▼▼▼

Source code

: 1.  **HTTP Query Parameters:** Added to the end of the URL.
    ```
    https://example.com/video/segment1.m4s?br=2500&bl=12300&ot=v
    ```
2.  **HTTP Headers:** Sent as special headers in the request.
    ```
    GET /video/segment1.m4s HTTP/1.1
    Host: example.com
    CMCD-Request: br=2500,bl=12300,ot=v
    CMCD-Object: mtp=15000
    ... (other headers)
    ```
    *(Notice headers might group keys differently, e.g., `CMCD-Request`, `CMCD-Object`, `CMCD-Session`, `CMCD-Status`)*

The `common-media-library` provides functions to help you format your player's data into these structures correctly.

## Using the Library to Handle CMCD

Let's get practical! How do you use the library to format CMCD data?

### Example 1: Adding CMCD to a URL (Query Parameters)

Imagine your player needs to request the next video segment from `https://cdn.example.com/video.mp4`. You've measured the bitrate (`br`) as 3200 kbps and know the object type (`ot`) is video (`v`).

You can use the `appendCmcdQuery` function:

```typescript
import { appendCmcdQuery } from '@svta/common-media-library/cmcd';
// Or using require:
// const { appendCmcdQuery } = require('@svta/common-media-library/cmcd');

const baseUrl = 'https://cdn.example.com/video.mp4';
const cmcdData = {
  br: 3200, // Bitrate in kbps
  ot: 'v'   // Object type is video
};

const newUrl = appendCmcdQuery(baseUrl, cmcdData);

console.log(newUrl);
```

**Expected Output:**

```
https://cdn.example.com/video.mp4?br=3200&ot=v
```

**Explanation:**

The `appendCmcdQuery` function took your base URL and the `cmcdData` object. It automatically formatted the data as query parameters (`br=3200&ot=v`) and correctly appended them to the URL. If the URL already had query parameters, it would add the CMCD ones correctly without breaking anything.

▲▲▲

## [Problem to work on]
The entire listing above should be returned exactly as written.

## [Response area]
Source code

: 1.  **HTTP Query Parameters:** Added to the end of the URL.
    ```
    https://example.com/video/segment1.m4s?br=2500&bl=12300&ot=v
    ```
2.  **HTTP Headers:** Sent as special headers in the request.
    ```
    GET /video/segment1.m4s HTTP/1.1
    Host: example.com
    CMCD-Request: br=2500,bl=12300,ot=v
    CMCD-Object: mtp=15000
    ... (other headers)
    ```
    *(Notice headers might group keys differently, e.g., `CMCD-Request`, `CMCD-Object`, `CMCD-Session`, `CMCD-Status`)*

The `common-media-library` provides functions to help you format your player's data into these structures correctly.

## Using the Library to Handle CMCD

Let's get practical! How do you use the library to format CMCD data?

### Example 1: Adding CMCD to a URL (Query Parameters)

Imagine your player needs to request the next video segment from `https://cdn.example.com/video.mp4`. You've measured the bitrate (`br`) as 3200 kbps and know the object type (`ot`) is video (`v`).

You can use the `appendCmcdQuery` function:

```typescript
import { appendCmcdQuery } from '@svta/common-media-library/cmcd';
// Or using require:
// const { appendCmcdQuery } = require('@svta/common-media-library/cmcd');

const baseUrl = 'https://cdn.example.com/video.mp4';
const cmcdData = {
  br: 3200, // Bitrate in kbps
  ot: 'v'   // Object type is video
};

const newUrl = appendCmcdQuery(baseUrl, cmcdData);

console.log(newUrl);
```

**Expected Output:**

```
https://cdn.example.com/video.mp4?br=3200&ot=v
```

**Explanation:**

The `appendCmcdQuery` function took your base URL and the `cmcdData` object. It automatically formatted the data as query parameters (`br=3200&ot=v`) and correctly appended them to the URL. If the URL already had query parameters, it would add the CMCD ones correctly without breaking anything.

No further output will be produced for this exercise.